Transcribed page text:
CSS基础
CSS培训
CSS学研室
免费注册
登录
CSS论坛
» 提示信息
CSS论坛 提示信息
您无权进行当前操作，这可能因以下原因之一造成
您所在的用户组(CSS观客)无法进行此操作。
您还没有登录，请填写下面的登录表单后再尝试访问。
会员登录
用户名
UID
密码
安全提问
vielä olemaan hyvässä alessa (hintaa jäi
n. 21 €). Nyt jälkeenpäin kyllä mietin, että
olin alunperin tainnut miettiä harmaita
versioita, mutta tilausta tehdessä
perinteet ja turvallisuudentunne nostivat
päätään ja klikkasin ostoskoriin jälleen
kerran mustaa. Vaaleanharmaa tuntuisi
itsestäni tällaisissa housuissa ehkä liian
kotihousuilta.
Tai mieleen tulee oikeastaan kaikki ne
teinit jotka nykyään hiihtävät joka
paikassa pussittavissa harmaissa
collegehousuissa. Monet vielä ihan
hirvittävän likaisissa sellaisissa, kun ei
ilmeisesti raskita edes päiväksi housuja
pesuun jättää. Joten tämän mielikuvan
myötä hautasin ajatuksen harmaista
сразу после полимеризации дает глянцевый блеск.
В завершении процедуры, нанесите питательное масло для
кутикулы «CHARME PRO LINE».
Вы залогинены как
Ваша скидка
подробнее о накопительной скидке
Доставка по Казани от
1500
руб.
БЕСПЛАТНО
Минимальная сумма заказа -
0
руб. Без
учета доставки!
==
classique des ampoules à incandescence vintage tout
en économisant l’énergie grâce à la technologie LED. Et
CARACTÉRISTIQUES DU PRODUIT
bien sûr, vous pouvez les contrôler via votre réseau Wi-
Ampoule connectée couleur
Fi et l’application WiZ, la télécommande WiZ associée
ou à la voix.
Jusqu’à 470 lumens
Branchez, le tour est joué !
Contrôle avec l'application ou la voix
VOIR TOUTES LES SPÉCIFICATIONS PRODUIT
* * *
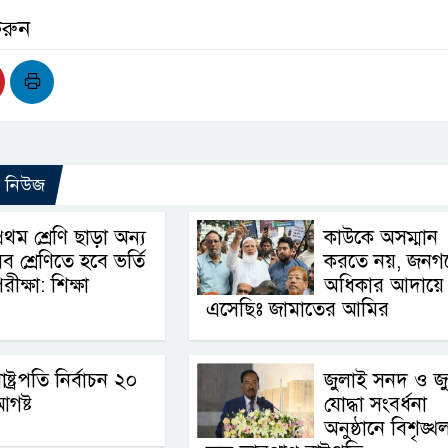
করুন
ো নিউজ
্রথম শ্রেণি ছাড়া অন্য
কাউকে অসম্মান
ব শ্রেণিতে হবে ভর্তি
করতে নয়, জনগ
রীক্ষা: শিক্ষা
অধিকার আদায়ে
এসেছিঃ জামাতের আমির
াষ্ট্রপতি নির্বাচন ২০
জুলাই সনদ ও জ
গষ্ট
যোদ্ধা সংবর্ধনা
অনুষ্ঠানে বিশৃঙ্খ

▶ _Task instructions_
Locate each line of the material containing the string "application", and copy those lines.

▶ _Exercise answer_
Fi et l’application WiZ, la télécommande WiZ associée
Contrôle avec l'application ou la voix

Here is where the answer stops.